Exact copy, no pictures: reproduce the lines from the one that holds "i Revit-format." through the end of the entries.

*** Block opens ***

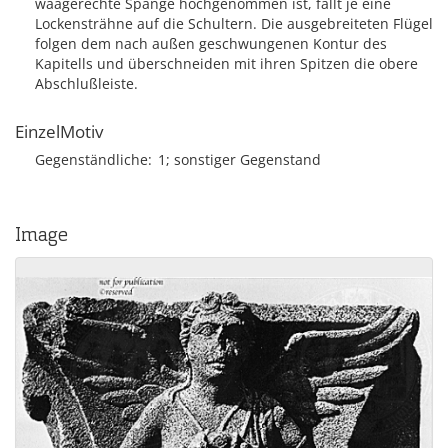
waagerechte Spange hochgenommen ist, fällt je eine
Lockensträhne auf die Schultern. Die ausgebreiteten Flügel
folgen dem nach außen geschwungenen Kontur des
Kapitells und überschneiden mit ihren Spitzen die obere
Abschlußleiste.
EinzelMotiv
Gegenständliche
1; sonstiger Gegenstand
Image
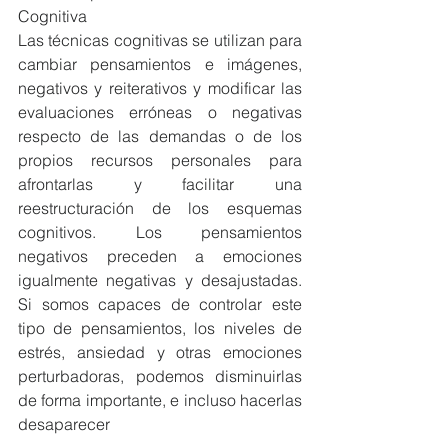
Cognitiva 
Las técnicas cognitivas se utilizan para 
cambiar pensamientos e imágenes, 
negativos y reiterativos y modificar las 
evaluaciones erróneas o negativas 
respecto de las demandas o de los 
propios recursos personales para 
afrontarlas y facilitar una 
reestructuración de los esquemas 
cognitivos. Los pensamientos 
negativos preceden a emociones 
igualmente negativas y desajustadas. 
Si somos capaces de controlar este 
tipo de pensamientos, los niveles de 
estrés, ansiedad y otras emociones 
perturbadoras, podemos disminuirlas 
de forma importante, e incluso hacerlas 
desaparecer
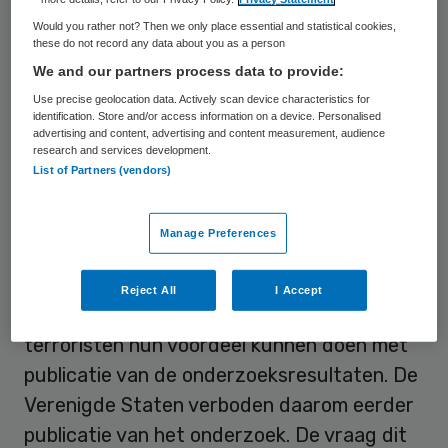
Kamer.
Would you rather not? Then we only place essential and statistical cookies,
these do not record any data about you as a person
We and our partners process data to provide:
Vaccins
Use precise geolocation data. Actively scan device characteristics for
identification. Store and/or access information on a device. Personalised
Het onderzoek is volgens haar van belang
advertising and content, advertising and content measurement, audience
research and services development.
om vaccins en medicijnen te kunnen maken
List of Partners (vendors)
tegen nu nog zeldzame H5N1-infecties bij
mensen. Deskundigen vrezen een
Manage Preferences
wereldwijde epidemie als er een variant van
dit vogelgriepvirus vrijkomt die van mens op
Reject All
I Accept
mens overgaat. Ook is er angst dat
terroristen hun voordeel kunnen doen met
publicatie van de onderzoeksresultaten. De
Verenigde Staten verboden daarom eerder
publicatie van het onderzoek. De vraag dit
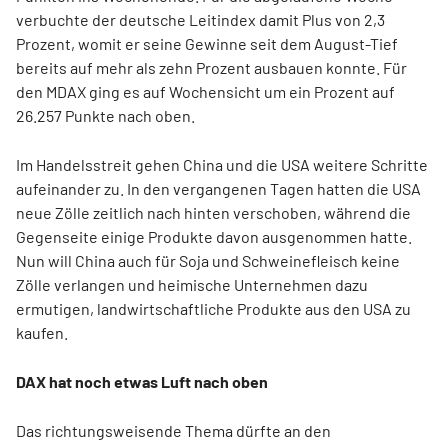
verbuchte der deutsche Leitindex damit Plus von 2,3
Prozent, womit er seine Gewinne seit dem August-Tief
bereits auf mehr als zehn Prozent ausbauen konnte. Für
den MDAX ging es auf Wochensicht um ein Prozent auf
26.257 Punkte nach oben.
Im Handelsstreit gehen China und die USA weitere Schritte
aufeinander zu. In den vergangenen Tagen hatten die USA
neue Zölle zeitlich nach hinten verschoben, während die
Gegenseite einige Produkte davon ausgenommen hatte.
Nun will China auch für Soja und Schweinefleisch keine
Zölle verlangen und heimische Unternehmen dazu
ermutigen, landwirtschaftliche Produkte aus den USA zu
kaufen.
DAX hat noch etwas Luft nach oben
Das richtungsweisende Thema dürfte an den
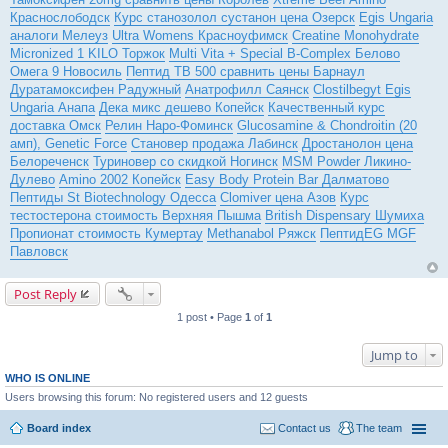
Краснослободск
Курс станозолол сустанон цена Озерск
Egis Ungaria
аналоги Мелеуз
Ultra Womens Красноуфимск
Creatine Monohydrate
Micronized 1 KILO Торжок
Multi Vita + Special B-Complex Белово
Омега 9 Новосиль
Пептид TB 500 сравнить цены Барнаул
Дуратамоксифен Радужный
Анатрофилл Саянск
Clostilbegyt Egis
Ungaria Анапа
Дека микс дешево Копейск
Качественный курс
доставка Омск
Релин Наро-Фоминск
Glucosamine & Chondroitin (20
амп), Genetic Force
Становер продажа Лабинск
Дростанолон цена
Белореченск
Туриновер со скидкой Ногинск
MSM Powder Ликино-
Дулево
Amino 2002 Копейск
Easy Body Protein Bar Далматово
Пептиды St Biotechnology Одесса
Clomiver цена Азов
Курс
тестостерона стоимость Верхняя Пышма
British Dispensary Шумиха
Пропионат стоимость Кумертау
Methanabol Ряжск
ПептидEG MGF
Павловск
Post Reply
1 post • Page
1
of
1
Jump to
WHO IS ONLINE
Users browsing this forum: No registered users and 12 guests
Board index
Contact us
The team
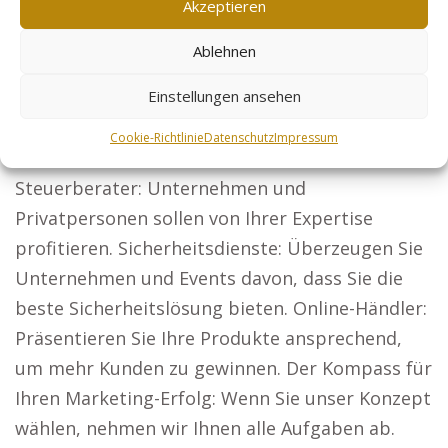
Akzeptieren
ideale Webseiten, wie etwa: Rechtsanwälte:
Ablehnen
Werden Sie bundesweit wahrgenommen und
erweitern Sie Ihre Mandantenbasis. Architekten:
Einstellungen ansehen
Überzeugen Sie mit Ihren Projekten und
Cookie-Richtlinie
Datenschutz
Impressum
gewinnen Sie Bauherren für neue Aufträge.
Steuerberater: Unternehmen und
Privatpersonen sollen von Ihrer Expertise
profitieren. Sicherheitsdienste: Überzeugen Sie
Unternehmen und Events davon, dass Sie die
beste Sicherheitslösung bieten. Online-Händler:
Präsentieren Sie Ihre Produkte ansprechend,
um mehr Kunden zu gewinnen. Der Kompass für
Ihren Marketing-Erfolg: Wenn Sie unser Konzept
wählen, nehmen wir Ihnen alle Aufgaben ab.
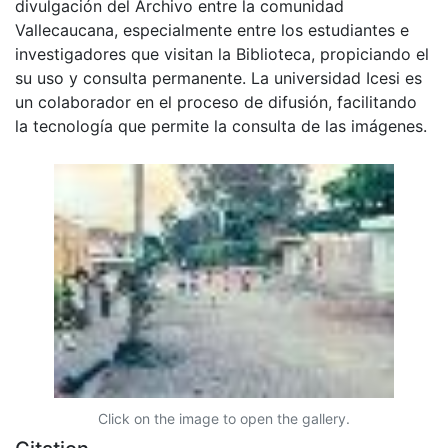
divulgación del Archivo entre la comunidad
Vallecaucana, especialmente entre los estudiantes e
investigadores que visitan la Biblioteca, propiciando el
su uso y consulta permanente. La universidad Icesi es
un colaborador en el proceso de difusión, facilitando
la tecnología que permite la consulta de las imágenes.
Click on the image to open the gallery.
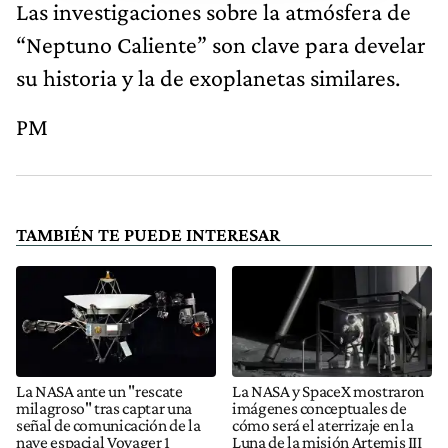
Las investigaciones sobre la atmósfera de
“Neptuno Caliente” son clave para develar
su historia y la de exoplanetas similares.
PM
TAMBIÉN TE PUEDE INTERESAR
La NASA ante un "rescate
La NASA y SpaceX mostraron
milagroso" tras captar una
imágenes conceptuales de
señal de comunicación de la
cómo será el aterrizaje en la
nave espacial Voyager 1
Luna de la misión Artemis III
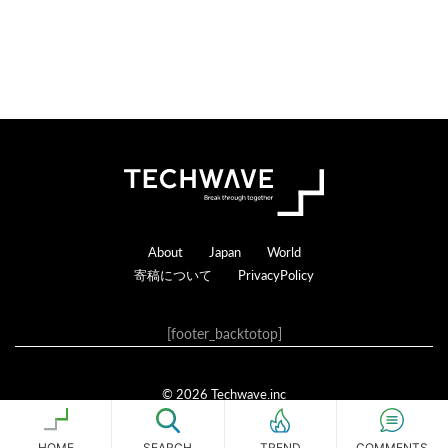
Footer
About
Japan
World
寄稿について
PrivacyPolicy
[footer_backtotop]
© 2026 Techwave.inc
Genesis Framework
·
WordPress
·
ログイン
HOME
SEARCH
COMMENTS
TREND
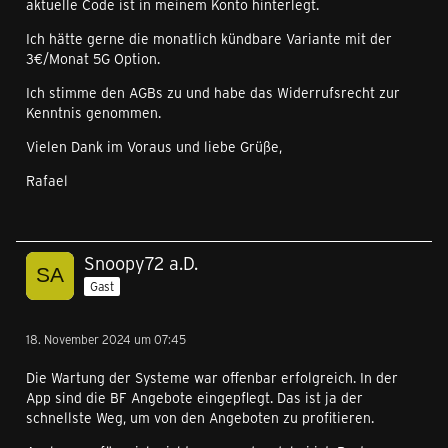
aktuelle Code ist in meinem Konto hinterlegt.
Ich hätte gerne die monatlich kündbare Variante mit der
3€/Monat 5G Option.
Ich stimme den AGBs zu und habe das Widerrufsrecht zur
Kenntnis genommen.
Vielen Dank im Voraus und liebe Grüße,
Rafael
Snoopy72 a.D.
Gast
18. November 2024 um 07:45
Die Wartung der Systeme war offenbar erfolgreich. In der
App sind die BF Angebote eingepflegt. Das ist ja der
schnellste Weg, um von den Angeboten zu profitieren.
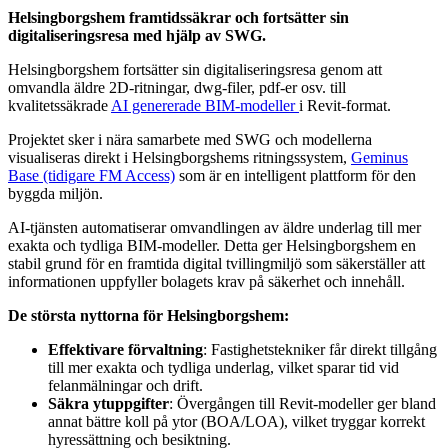
Helsingborgshem framtidssäkrar och fortsätter sin
digitaliseringsresa med hjälp av SWG.
Helsingborgshem fortsätter sin digitaliseringsresa genom att
omvandla äldre 2D-ritningar, dwg-filer, pdf-er osv. till
kvalitetssäkrade
AI genererade BIM-modeller
i Revit-format.
Projektet sker i nära samarbete med SWG och modellerna
visualiseras direkt i Helsingborgshems ritningssystem,
Geminus
Base (tidigare FM Access)
som är en intelligent plattform för den
byggda miljön.
AI-tjänsten automatiserar omvandlingen av äldre underlag till mer
exakta och tydliga BIM-modeller. Detta ger Helsingborgshem en
stabil grund för en framtida digital tvillingmiljö som säkerställer att
informationen uppfyller bolagets krav på säkerhet och innehåll.
De största nyttorna för Helsingborgshem:
Effektivare förvaltning
: Fastighetstekniker får direkt tillgång
till mer exakta och tydliga underlag, vilket sparar tid vid
felanmälningar och drift.
Säkra ytuppgifter
: Övergången till Revit-modeller ger bland
annat bättre koll på ytor (BOA/LOA), vilket tryggar korrekt
hyressättning och besiktning.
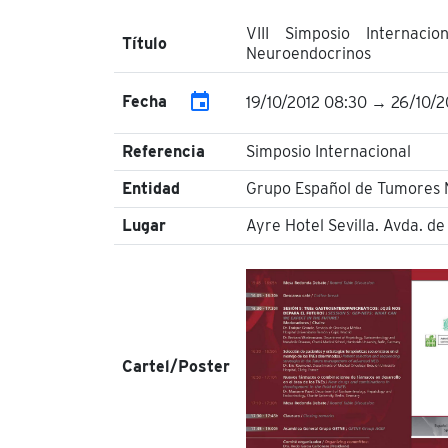
VIII Simposio Internac
Título
Neuroendocrinos
event
Fecha
19/10/2012 08:30 → 26/10/2
Referencia
Simposio Internacional
Entidad
Grupo Español de Tumores 
Lugar
Ayre Hotel Sevilla. Avda. de 
Cartel/Poster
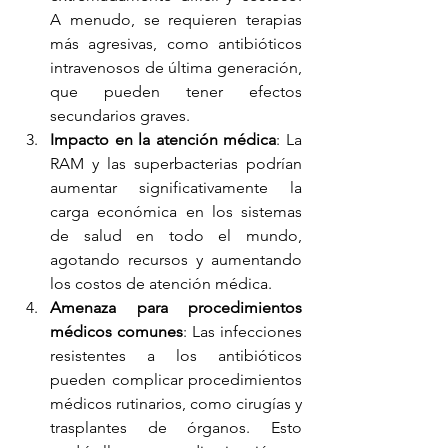
A menudo, se requieren terapias 
más agresivas, como antibióticos 
intravenosos de última generación, 
que pueden tener efectos 
secundarios graves.
Impacto en la atención médica
: La 
RAM y las superbacterias podrían 
aumentar significativamente la 
carga económica en los sistemas 
de salud en todo el mundo, 
agotando recursos y aumentando 
los costos de atención médica.
Amenaza para procedimientos 
médicos comunes
: Las infecciones 
resistentes a los antibióticos 
pueden complicar procedimientos 
médicos rutinarios, como cirugías y 
trasplantes de órganos. Esto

*** Block closes ***

◆ **RESULT OF THIS EXERCISE**:
i Revit-format.
Projektet sker i nära samarbete med SWG och modellerna
visualiseras direkt i Helsingborgshems ritningssystem,
Geminus
Base (tidigare FM Access)
som är en intelligent plattform för den
byggda miljön.
AI-tjänsten automatiserar omvandlingen av äldre underlag till mer
exakta och tydliga BIM-modeller. Detta ger Helsingborgshem en
stabil grund för en framtida digital tvillingmiljö som säkerställer att
informationen uppfyller bolagets krav på säkerhet och innehåll.
De största nyttorna för Helsingborgshem:
Effektivare förvaltning
: Fastighetstekniker får direkt tillgång
till mer exakta och tydliga underlag, vilket sparar tid vid
felanmälningar och drift.
Säkra ytuppgifter
: Övergången till Revit-modeller ger bland
annat bättre koll på ytor (BOA/LOA), vilket tryggar korrekt
hyressättning och besiktning.
VIII Simposio Internac
Título
Neuroendocrinos
event
Fecha
19/10/2012 08:30 → 26/10/2
Referencia
Simposio Internacional
Entidad
Grupo Español de Tumores 
Lugar
Ayre Hotel Sevilla. Avda. de 
Cartel/Poster
A menudo, se requieren terapias 
más agresivas, como antibióticos 
intravenosos de última generación, 
que pueden tener efectos 
secundarios graves.
Impacto en la atención médica
: La 
RAM y las superbacterias podrían 
aumentar significativamente la 
carga económica en los sistemas 
de salud en todo el mundo, 
agotando recursos y aumentando 
los costos de atención médica.
Amenaza para procedimientos 
médicos comunes
: Las infecciones 
resistentes a los antibióticos 
pueden complicar procedimientos 
médicos rutinarios, como cirugías y 
trasplantes de órganos. Esto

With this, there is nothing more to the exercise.